> **Text for analysis**
►

Part of me has a dream of retiring in the lakeside area or the San Miguel de Allende area and opening up a clay studio. I assume I would have to be outside of town in order to build a Noborigama wood kiln. Do you have any idea how much it would cost to build such a kiln? If so, let me know if it's peso or dollar based. I would need both hard and soft refractory to build such a kiln, as well as cement blocks, etc. Said kiln would have a wood chamber and a soda chamber and fire to cone 10. It would be fired as needed but I wouldn't anticipate many firings per year as it would take a lot of pots to fill it. I'm wondering how expensive it would be to supply it with wood? Do you think wood could be obtained easily and at a reasonable price? Any and all information would be greatly appreciated.

Depending on operating costs I would have smaller electric or gas kilns to bisque and high fire. If electric to cone 6, and gas to cone 10. 

I would have to look into all the laws to find out what and what not I would be allowed to do. Do you think any young Mexican artists would be interested in working in such a studio? I envision being able to supply individual studio space for half a dozen artists. I would probably set up a residency program to bring artists through for 2 - 3 years at a time on a rotational basis. This would provide an artist with studio space and several firing options.

◄

> **Provided data**

►

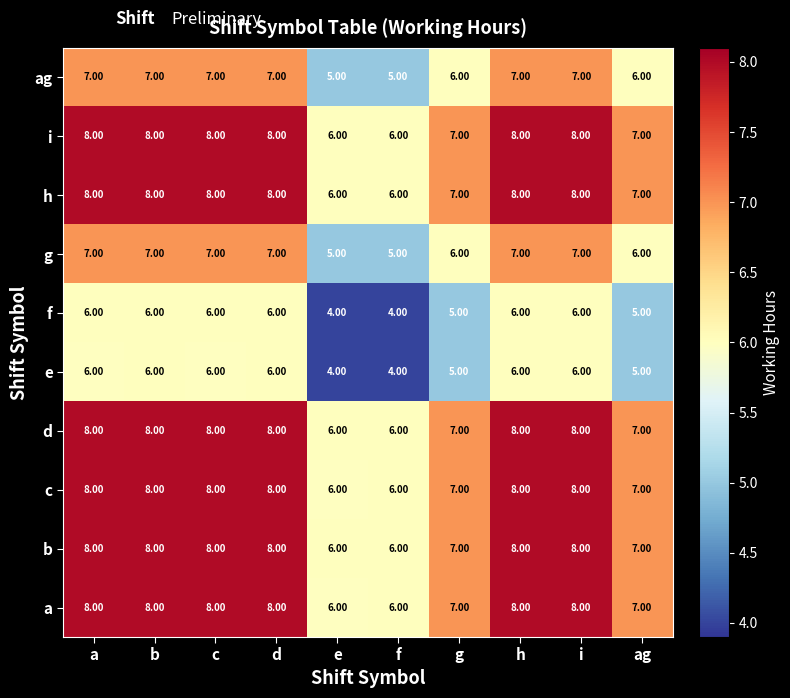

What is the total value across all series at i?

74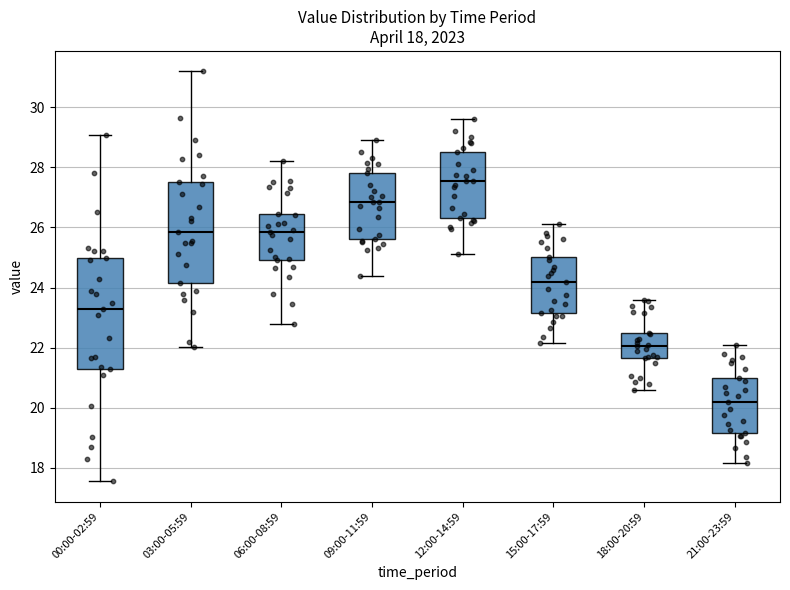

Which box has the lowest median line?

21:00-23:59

◄

> **Exercise aim**
Write out the entire forum post about building a wood kiln and clay studio in Mexico, word for word. The data has nothing to do with the text.

> **Answer section**
Part of me has a dream of retiring in the lakeside area or the San Miguel de Allende area and opening up a clay studio. I assume I would have to be outside of town in order to build a Noborigama wood kiln. Do you have any idea how much it would cost to build such a kiln? If so, let me know if it's peso or dollar based. I would need both hard and soft refractory to build such a kiln, as well as cement blocks, etc. Said kiln would have a wood chamber and a soda chamber and fire to cone 10. It would be fired as needed but I wouldn't anticipate many firings per year as it would take a lot of pots to fill it. I'm wondering how expensive it would be to supply it with wood? Do you think wood could be obtained easily and at a reasonable price? Any and all information would be greatly appreciated.

Depending on operating costs I would have smaller electric or gas kilns to bisque and high fire. If electric to cone 6, and gas to cone 10. 

I would have to look into all the laws to find out what and what not I would be allowed to do. Do you think any young Mexican artists would be interested in working in such a studio? I envision being able to supply individual studio space for half a dozen artists. I would probably set up a residency program to bring artists through for 2 - 3 years at a time on a rotational basis. This would provide an artist with studio space and several firing options.